The House bill, which was drafted without the involvement of House Democratic leaders, would also more sharply limit the budget and personnel authority of the national intelligence director.

The partisan split in the House became more theatrical on Wednesday, with the House majority leader, Tom DeLay of Texas, calling a news conference at which he held up a summary of the House bill and ripped the papers in two, suggesting that Democrats were trying to shred the recommendations of the Sept. 11 commission. "The Democrats want to rip up the 9/11 commission recommendations that they don't like and throw them out," he said.

The rancor in the House was in stark contrast to the harmony on the floor of the Senate, where lawmakers from both parties praised the spirit of bipartisanship that allowed them - like the Sept. 11 commission - to reach agreement on the need for the most comprehensive changes in the structure of the nation's intelligence community since the creation of the C.I.A. in 1947.

"We are now on the threshhold of getting the job done and getting it done right," said Senator Susan Collins of Maine, the chairwoman of the Senate Governmental Affairs Committee and the principal Republican author of the bill.

In a separate joint statement with the bill's key Democratic author, Senate Joseph I. Lieberman of Connecticut, Senator Collins said, "Our legislation reorganizes an intelligence program designed for the Cold War into one designed for the war against global terrorism."

The Senate bill would establish the job of national intelligence director to serve as the president's chief intelligence adviser and to oversee the coordination of all 15 of the government's intelligence agencies, including the C.I.A., the National Security Council and the intelligence units of the F.B.I. The intelligence director would take over the oversight job now held nominally by the director of central intelligence, Porter Goss, who would answer to the new cabinet-level intelligence director.

The establishment of the job was the key recommendation of the Sept. 11 commission, which harshly criticized the C.I.A. and F.B.I. and found that lack of communication among intelligence agencies explained why Qaeda terrorists were able to enter the United States undetected and carry out the suicide hijackings on Sept. 11, 2001. The commission showed that several clues warning of an imminent terrorist attack were ignored or not shared about intelligence agencies in the months before the attacks.

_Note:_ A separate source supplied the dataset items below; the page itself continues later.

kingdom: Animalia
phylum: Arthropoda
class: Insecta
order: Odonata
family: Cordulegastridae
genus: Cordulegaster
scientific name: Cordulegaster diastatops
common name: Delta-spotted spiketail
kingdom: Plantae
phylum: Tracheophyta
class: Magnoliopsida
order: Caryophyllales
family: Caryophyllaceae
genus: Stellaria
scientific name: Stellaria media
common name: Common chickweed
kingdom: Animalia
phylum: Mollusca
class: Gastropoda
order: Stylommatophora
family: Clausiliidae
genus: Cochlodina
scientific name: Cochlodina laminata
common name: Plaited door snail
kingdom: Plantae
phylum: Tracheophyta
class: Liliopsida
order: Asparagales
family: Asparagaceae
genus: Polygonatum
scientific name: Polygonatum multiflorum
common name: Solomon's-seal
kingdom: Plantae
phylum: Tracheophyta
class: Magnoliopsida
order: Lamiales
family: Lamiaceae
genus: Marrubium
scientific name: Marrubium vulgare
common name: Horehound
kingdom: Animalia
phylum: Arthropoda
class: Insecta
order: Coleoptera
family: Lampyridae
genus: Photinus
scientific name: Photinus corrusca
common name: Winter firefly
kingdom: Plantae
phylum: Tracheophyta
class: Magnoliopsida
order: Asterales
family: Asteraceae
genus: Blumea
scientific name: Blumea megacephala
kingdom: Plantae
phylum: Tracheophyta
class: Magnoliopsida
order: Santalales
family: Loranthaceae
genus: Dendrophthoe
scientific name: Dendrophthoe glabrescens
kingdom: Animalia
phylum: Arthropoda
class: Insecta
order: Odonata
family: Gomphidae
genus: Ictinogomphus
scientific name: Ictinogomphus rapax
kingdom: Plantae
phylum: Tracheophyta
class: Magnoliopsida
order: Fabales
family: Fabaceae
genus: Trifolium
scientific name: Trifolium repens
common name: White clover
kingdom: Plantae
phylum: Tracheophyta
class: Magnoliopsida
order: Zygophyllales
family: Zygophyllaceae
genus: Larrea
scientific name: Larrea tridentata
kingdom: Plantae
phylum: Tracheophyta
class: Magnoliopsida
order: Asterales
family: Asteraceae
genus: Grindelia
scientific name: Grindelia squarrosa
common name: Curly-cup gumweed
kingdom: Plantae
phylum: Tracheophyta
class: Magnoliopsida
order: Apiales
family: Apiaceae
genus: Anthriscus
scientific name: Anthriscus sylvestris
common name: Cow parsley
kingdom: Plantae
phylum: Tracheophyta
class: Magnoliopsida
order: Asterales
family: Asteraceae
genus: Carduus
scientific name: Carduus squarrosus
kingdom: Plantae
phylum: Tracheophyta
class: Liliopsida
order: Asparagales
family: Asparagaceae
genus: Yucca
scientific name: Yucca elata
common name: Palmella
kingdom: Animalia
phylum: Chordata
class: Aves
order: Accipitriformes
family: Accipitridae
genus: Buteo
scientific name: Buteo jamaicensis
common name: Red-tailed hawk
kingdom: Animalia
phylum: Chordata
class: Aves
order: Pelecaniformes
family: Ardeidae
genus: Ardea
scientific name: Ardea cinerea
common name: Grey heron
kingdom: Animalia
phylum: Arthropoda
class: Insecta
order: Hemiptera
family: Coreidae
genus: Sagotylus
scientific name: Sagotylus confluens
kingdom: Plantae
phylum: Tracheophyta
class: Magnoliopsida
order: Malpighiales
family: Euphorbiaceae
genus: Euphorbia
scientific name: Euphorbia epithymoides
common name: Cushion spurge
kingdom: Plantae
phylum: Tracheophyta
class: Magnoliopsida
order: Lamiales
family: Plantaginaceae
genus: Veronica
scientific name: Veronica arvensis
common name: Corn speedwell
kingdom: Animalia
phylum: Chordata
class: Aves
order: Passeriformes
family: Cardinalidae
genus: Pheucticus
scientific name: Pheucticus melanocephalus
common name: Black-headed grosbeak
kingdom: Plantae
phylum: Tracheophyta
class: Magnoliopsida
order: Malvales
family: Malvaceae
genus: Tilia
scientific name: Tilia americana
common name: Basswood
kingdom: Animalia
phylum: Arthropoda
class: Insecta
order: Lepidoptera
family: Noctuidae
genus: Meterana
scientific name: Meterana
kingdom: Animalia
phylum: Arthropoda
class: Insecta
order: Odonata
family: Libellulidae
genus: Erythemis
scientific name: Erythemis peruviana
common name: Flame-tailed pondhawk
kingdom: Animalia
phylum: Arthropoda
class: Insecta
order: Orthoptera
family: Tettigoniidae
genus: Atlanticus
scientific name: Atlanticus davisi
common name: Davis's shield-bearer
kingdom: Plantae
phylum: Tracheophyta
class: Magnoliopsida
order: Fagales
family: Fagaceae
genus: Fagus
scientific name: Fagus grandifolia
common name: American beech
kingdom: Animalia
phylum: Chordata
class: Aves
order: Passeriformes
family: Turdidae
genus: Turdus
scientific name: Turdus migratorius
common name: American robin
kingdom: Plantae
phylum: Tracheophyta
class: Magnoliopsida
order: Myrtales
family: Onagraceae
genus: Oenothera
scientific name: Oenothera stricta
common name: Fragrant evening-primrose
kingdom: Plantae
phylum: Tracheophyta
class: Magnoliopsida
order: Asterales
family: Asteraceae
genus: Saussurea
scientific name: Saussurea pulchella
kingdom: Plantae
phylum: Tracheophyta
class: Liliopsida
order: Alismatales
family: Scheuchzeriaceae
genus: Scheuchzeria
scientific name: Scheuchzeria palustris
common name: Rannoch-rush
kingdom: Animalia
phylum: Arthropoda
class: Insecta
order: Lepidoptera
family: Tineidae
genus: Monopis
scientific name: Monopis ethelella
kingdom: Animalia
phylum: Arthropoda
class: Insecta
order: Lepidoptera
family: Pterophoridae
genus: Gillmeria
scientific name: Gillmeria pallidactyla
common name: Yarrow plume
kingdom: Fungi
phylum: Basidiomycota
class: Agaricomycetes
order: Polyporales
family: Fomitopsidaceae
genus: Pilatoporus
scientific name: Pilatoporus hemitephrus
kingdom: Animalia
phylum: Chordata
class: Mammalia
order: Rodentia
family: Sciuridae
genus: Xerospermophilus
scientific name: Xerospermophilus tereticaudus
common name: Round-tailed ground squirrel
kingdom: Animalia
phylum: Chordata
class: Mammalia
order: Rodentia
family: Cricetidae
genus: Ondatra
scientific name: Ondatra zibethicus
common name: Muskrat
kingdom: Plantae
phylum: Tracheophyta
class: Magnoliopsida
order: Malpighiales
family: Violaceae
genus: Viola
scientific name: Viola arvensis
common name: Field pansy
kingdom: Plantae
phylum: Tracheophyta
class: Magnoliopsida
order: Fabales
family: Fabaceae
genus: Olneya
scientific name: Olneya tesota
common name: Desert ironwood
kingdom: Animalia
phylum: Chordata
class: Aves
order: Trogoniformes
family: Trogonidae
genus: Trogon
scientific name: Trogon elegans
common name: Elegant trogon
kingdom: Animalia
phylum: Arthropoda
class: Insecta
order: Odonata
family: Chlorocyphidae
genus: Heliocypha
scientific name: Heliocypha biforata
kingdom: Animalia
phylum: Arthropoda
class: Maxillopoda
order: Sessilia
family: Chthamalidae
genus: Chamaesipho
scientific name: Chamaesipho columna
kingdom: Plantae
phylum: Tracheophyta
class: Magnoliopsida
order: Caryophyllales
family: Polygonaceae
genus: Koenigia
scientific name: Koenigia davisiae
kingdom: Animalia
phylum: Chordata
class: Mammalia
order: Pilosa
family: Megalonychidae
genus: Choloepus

The Senate bill would enact another key recommendation of the commission: establishment of a national counterterrorism center, where all intelligence involving terrorist threats would be drawn together and acted on. The bill would also create a civil liberties oversight board to "ensure privacy and civil liberties concerns are being protected," a provision House Republicans have said they may not support.

In a statement, the Republican chairman of the Sept. 11 commission, Thomas H. Kean, and the Democratic vice chairman, Lee H. Hamilton, praised the Senate bill and its authors, describing the legislation as "a giant step forward in implementing the recommendations of the 9/11 commission."